Page MenuHomePhabricator

rack/setup new host graphite2002
Closed, ResolvedPublic

Description

This task is to track the racking and deployment of the new graphite2002 system. This system was ordered on the spare pool order T130743, allocating one of the six systems from that order. The original hardware request is on T126253.

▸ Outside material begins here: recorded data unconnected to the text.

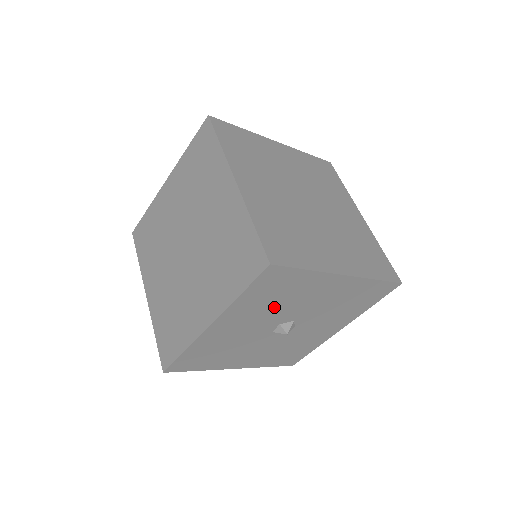
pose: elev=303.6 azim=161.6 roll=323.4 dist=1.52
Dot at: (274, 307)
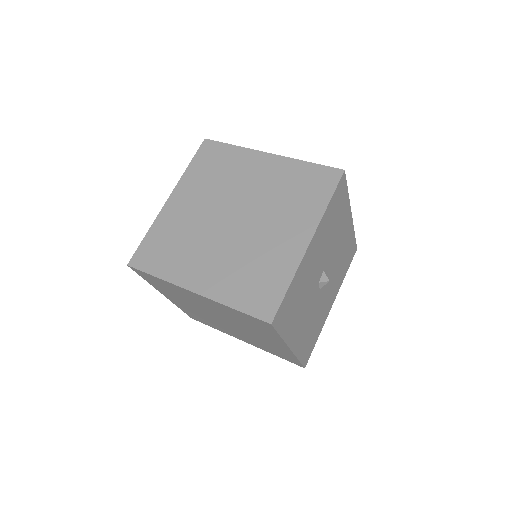
Dot at: (329, 237)
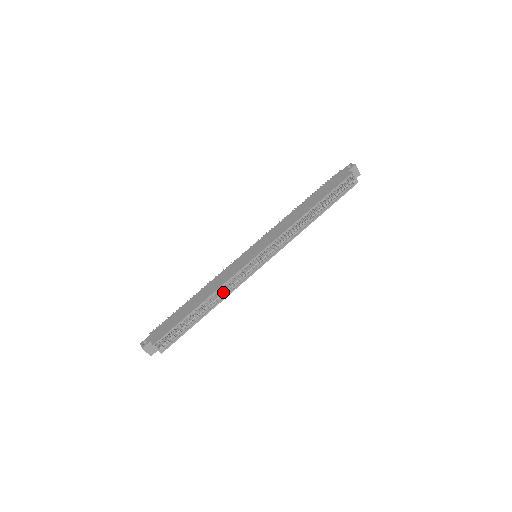
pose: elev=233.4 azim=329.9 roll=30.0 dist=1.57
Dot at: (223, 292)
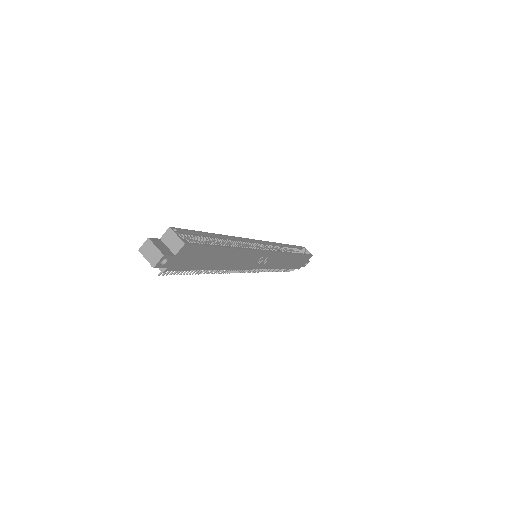
Dot at: (239, 246)
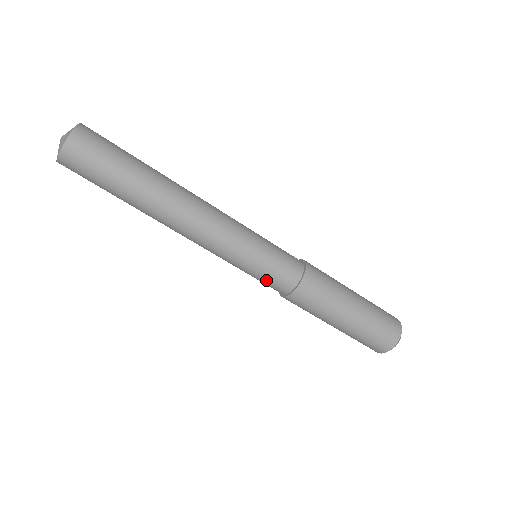
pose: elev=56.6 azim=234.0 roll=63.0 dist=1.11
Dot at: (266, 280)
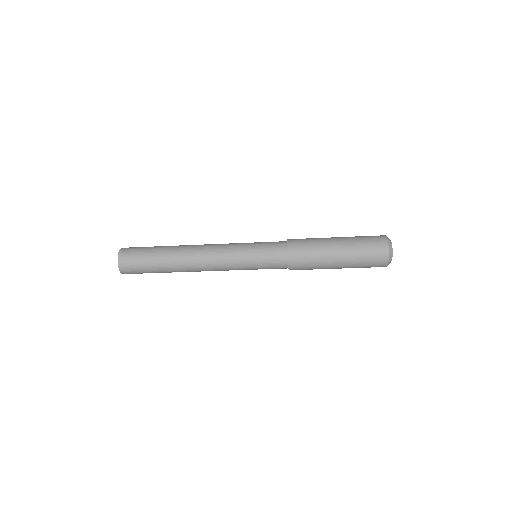
Dot at: occluded
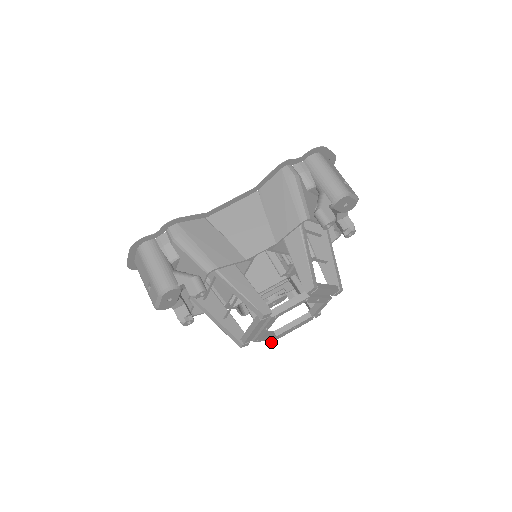
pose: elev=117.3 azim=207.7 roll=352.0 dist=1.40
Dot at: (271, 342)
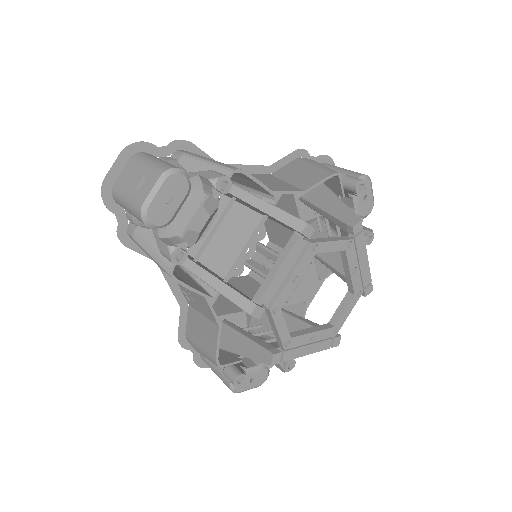
Dot at: (276, 362)
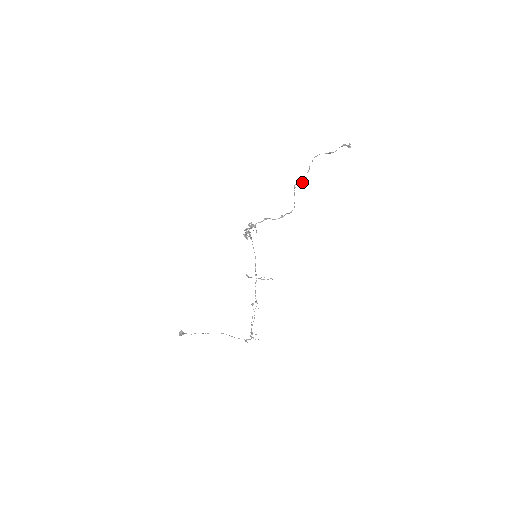
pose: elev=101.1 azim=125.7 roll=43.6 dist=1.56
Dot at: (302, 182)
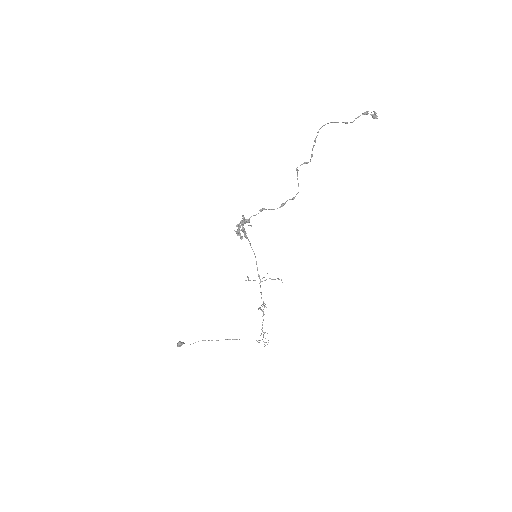
Dot at: (306, 162)
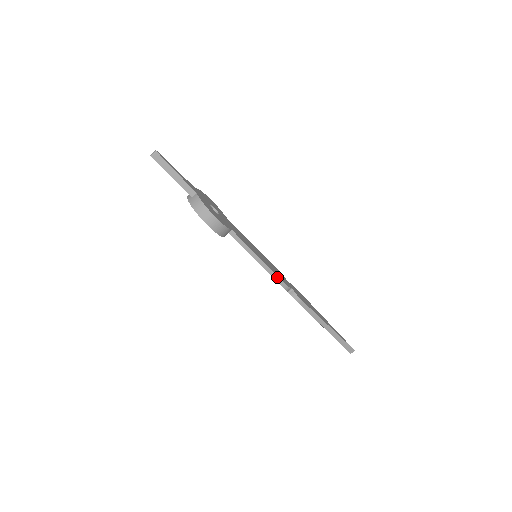
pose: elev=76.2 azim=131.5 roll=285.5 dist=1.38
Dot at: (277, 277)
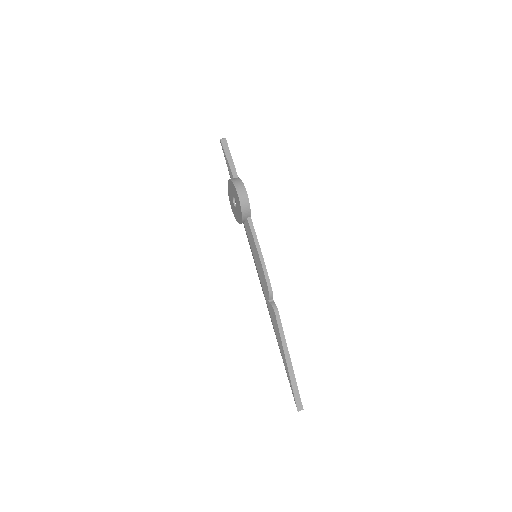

  • - receive in system normally on T130743 (includes asset tagging, racktables addition)
  • - rack in either c5 or d5 (as those are misc services racks, and rows a & b are quite full in comparison) the server is racked in c5
  • - add asset tag and hostname for mgmt dns
  • - add internal ip production dns entries
  • - update this task with the port# of the system (can ping @RobH to update switch stack)
  • - update install_server with mac info and partitioning (use raided setup with /srv in ext4)
  • - install os (Trusty, as graphite2001 is Trusty.)
  • - sign puppt/salt
  • - service implementation (hand off to @fgiunchedi as initial requestor on T126253)

Event Timeline

Restricted Application added a subscriber: Aklapper. · View Herald Transcript
RobH added a subtask: Unknown Object (Task).Mar 25 2016, 5:27 PM

mgmt 10.193.2.251
port info row 5 rack C5 ge-5/0/6

merged DNS changes

https://gerrit.wikimedia.org/r/280807
https://gerrit.wikimedia.org/r/280808/

[radon:~] $ host graphite2002.codfw.wmnet
graphite2002.codfw.wmnet has address 10.192.32.140

[radon:~] $ host graphite2002.mgmt.codfw.wmnet
graphite2002.mgmt.codfw.wmnet has address 10.193.2.251

Change 280809 had a related patch set uploaded (by Dzahn):
install-server: Add graphite2002 MAC address

https://gerrit.wikimedia.org/r/280809

Change 280809 merged by Dzahn:
install-server: Add graphite2002 MAC address

https://gerrit.wikimedia.org/r/280809

Change 280862 had a related patch set uploaded (by Filippo Giunchedi):
install_server: add graphite2002 partman

https://gerrit.wikimedia.org/r/280862

Change 280862 merged by Filippo Giunchedi:
install_server: add graphite2002 partman

https://gerrit.wikimedia.org/r/280862

fgiunchedi added a subscriber: Papaul.

I've updated the switch port, the host is missing 4x SSDs afaics

~ # cat /proc/partitions 
major minor  #blocks  name

   8        0  976762584 sda
   8        1   48827392 sda1
   8        2  927933440 sda2
   8       16  976762584 sdb
   8       17   48827392 sdb1
   8       18  927933440 sdb2
~ # cat /sys/block/sda/device/model
ST91000640NS    
~ # cat /sys/block/sdb/device/model
ST91000640NS    
~ #

to clarify, @RobH we're still missing the 4x SSDs for this order?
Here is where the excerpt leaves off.